There are two extremes on the issue of keeping the Law of Moses in the Church. There is the "God never changes" so keeping the Law is just as Important as ever crowd. Some may even argue it's stricter now. And then there is the full on it is BAD for Christians to keep the Law, even the Holy Days, camp.
The latter is absurd, to suggest it's bad to follow Jesus example by keeping the Feast of Tabernacles. The only way it would ever become bad is if you try to force it on others.
The extremists of the former camp come in varieties. I have said already about all I care to regarding those who want to reject Paul as a false Prophet. Or anyone else who will deny Faith Alone and Eternal Security.
To those like Rob Skiba, who I greatly respect. The key issue I want to ask is, did Paul mean what he said when he said "all things are lawful to be, but not all things are beneficial" in Corinthians? All the issues you can point out about the health benefits of not eating Pork are relevant to the beneficial part of that statement, but they do not undermine the lawful part.
I believe in Eternal Security. I believe there are different judgments for Believers and Unbelievers. I believe only Believers will receive rewards and only Unbelievers will receive punishments. But some Believers will get no rewards as the Bema account in Corinthians shows. There are five different Crowns we can win, I don't want to go in depth on them here. But the point here is that one is a reward for not sinning, maybe one or two others are also relevant to the law. But Martyrs have a guaranteed crown no matter how they lived their Christian life up to that point.
One of the arguments for suggesting the Law is now stricter for Christians is to say that because now all Believers are "Kings and Priests" that laws unique to the Priests and Kings in the Torah now apply to all Believers.
Leaving aside the issue that the Priesthood in question here is not the Aaronic one, but of Melchizedek (it may surprise you to learn that even Rabbis have taught that the Priesthood of Melchizedek in a sense includes all believers). What the New Testament actually teaches is that we all have the opportunity to be Kings and Priests.
Apostates, as I have argued before, lose their citizenship in the Kingdom (but not their Salvation). So they certainly won't become Kings of it.
I would hesitate to argue you are a King by winning any Crown, since there are two different Greek words for Crown used in the NT. But I would advise that if you want to be a King in the Kingdom then it would help to follow the instructions God gave the King (which Solomon failed to follow) in Deuteronomy. But that does not make it a Sin to not follow those instructions.
My point is keeping the Law is good, as long as you're not doing it thinking it contributes to your Salvation. My objection to much of what I hear from the Torah observing community lies only in my opposition to making other Christians feel obligated to do anything.

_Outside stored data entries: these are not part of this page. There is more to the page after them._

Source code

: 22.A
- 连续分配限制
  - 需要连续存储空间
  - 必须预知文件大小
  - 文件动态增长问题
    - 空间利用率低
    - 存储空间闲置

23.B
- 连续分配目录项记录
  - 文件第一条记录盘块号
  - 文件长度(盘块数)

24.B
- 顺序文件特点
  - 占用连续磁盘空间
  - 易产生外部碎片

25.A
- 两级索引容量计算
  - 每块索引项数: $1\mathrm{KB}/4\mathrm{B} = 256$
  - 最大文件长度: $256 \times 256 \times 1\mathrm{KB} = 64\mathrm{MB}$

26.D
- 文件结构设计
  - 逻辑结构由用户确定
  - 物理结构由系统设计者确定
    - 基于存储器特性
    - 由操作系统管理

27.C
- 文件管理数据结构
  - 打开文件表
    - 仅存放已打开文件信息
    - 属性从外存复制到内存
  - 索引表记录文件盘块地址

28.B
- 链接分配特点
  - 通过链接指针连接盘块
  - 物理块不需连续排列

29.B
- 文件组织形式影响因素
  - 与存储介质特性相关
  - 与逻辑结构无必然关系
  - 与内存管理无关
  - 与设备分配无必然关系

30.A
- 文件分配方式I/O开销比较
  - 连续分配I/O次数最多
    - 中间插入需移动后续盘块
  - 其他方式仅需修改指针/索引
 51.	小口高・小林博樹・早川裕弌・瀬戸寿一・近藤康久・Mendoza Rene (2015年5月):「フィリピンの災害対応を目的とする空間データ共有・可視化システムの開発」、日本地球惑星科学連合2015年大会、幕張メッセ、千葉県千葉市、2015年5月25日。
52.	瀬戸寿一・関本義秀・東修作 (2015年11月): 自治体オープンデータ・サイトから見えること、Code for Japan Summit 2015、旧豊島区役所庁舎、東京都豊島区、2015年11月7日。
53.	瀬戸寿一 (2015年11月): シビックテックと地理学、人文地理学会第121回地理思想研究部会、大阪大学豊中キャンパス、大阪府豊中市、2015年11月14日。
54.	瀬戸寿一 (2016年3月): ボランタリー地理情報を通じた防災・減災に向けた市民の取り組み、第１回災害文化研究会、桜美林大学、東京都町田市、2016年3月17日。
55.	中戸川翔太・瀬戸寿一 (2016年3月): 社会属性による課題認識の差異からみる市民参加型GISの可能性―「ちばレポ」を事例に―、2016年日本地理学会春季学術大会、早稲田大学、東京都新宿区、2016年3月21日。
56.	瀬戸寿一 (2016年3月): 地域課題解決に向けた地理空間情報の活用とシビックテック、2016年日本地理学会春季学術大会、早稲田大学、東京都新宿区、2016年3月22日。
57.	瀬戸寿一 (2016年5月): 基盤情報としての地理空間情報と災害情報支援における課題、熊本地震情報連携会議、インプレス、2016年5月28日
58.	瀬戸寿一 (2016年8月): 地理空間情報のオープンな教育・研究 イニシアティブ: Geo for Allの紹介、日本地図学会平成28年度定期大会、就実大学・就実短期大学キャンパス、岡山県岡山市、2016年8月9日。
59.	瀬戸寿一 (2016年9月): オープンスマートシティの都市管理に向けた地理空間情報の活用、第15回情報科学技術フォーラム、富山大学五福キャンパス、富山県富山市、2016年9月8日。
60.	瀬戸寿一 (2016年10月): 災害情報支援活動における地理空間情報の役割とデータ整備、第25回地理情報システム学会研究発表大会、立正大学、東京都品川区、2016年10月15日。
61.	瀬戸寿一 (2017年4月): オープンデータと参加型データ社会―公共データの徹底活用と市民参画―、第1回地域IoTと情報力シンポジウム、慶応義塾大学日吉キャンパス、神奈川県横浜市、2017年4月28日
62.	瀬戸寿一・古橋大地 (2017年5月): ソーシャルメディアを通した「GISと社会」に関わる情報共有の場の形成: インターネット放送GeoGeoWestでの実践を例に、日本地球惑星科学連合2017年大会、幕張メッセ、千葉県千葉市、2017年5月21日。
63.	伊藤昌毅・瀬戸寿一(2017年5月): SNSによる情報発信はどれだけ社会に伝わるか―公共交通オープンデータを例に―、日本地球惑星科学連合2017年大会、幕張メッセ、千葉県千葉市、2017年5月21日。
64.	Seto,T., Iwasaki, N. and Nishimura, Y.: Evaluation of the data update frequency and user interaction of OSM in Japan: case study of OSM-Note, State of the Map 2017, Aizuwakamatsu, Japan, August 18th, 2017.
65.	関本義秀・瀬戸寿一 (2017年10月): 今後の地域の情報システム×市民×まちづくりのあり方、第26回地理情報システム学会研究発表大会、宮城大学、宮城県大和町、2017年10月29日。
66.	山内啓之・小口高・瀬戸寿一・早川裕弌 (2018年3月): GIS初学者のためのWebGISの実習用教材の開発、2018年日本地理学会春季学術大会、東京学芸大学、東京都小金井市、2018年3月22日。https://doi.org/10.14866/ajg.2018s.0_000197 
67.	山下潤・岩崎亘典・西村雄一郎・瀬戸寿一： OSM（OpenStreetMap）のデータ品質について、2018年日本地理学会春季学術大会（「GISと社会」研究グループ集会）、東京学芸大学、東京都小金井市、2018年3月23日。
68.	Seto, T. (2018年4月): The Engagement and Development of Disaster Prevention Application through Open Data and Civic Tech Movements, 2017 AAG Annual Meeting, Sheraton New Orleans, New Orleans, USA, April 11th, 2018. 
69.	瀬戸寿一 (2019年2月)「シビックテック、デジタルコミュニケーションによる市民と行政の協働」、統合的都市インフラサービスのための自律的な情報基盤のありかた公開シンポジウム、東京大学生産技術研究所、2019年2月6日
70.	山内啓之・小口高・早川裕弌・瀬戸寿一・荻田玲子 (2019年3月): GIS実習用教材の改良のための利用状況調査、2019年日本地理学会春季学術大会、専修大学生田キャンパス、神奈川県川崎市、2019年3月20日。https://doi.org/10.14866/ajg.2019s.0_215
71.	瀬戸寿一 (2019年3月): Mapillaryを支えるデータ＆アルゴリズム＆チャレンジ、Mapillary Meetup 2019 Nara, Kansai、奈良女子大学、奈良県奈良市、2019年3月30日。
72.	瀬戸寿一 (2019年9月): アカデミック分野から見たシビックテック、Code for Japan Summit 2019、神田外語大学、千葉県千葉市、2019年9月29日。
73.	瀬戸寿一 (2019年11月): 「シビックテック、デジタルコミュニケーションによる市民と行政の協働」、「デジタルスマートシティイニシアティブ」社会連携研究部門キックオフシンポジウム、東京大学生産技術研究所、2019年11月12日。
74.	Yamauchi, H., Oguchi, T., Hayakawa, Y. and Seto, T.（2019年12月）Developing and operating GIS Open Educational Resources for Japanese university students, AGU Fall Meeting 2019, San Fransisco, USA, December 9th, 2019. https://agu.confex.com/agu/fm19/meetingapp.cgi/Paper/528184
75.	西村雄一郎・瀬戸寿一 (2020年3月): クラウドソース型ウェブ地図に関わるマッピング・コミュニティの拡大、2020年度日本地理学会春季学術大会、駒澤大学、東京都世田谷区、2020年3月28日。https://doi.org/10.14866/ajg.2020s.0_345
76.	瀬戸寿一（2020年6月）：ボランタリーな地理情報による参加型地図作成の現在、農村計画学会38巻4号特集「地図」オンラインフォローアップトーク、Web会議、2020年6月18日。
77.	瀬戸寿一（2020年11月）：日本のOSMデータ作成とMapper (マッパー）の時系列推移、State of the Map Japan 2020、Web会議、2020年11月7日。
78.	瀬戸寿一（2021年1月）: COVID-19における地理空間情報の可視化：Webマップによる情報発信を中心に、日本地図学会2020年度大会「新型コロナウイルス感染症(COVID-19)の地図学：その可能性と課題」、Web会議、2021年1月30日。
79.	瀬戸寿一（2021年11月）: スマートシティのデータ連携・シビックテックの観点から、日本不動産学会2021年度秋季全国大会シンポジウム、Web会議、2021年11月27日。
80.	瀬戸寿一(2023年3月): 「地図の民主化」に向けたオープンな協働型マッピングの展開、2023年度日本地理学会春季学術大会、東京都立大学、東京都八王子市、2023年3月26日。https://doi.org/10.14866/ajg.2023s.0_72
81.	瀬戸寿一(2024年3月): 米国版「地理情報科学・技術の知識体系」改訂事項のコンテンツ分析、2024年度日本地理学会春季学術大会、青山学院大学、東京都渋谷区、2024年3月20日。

Rob Skiba complains about strawmen he's accused of. But he's engaging in one when he says things like "I'm just saying it's a good idea to obey God". I believe we should obey God, but I believe God's commands are different for each of us, we are to be lead by The Holy Spirit. When Jesus said "Those who love Me obey My commandments" in John it's right before he talks abut sending the Comforter, that is not a coincidence.
I feel the most important command God has given me personally is to never tell other people what to do, and to politely and respectfully as I can oppose those who do tell others what to do. That is why I spend so much time on the Homosexuality issue even though I'm mostly Straight myself, and why regardless of economic disagreements I tend to vote Libertarian. But on the Homosexuality issue I show it's not condemned in the Torah either, practicing Homosexuals can keep perfectly Kosher.
And yes I know Rob insists he's not telling anyone what to do. But so much of the what he says in context easily comes off that way, intentionally or not.
I know it is popular now to suggest every use of the word Sin should be defined by 1 John 3:4 "Whosoever committeth sin transgresseth also the law: for sin is the transgression of the law." But I say perhaps the word "Law" should be defined by Galatians 5:14 "For all the law is fulfilled in one word, even in this; Thou shalt love thy
neighbour as thyself.". Which I have a second witness for in how Jesus defined the two greatest commandments. As well as James 2:8.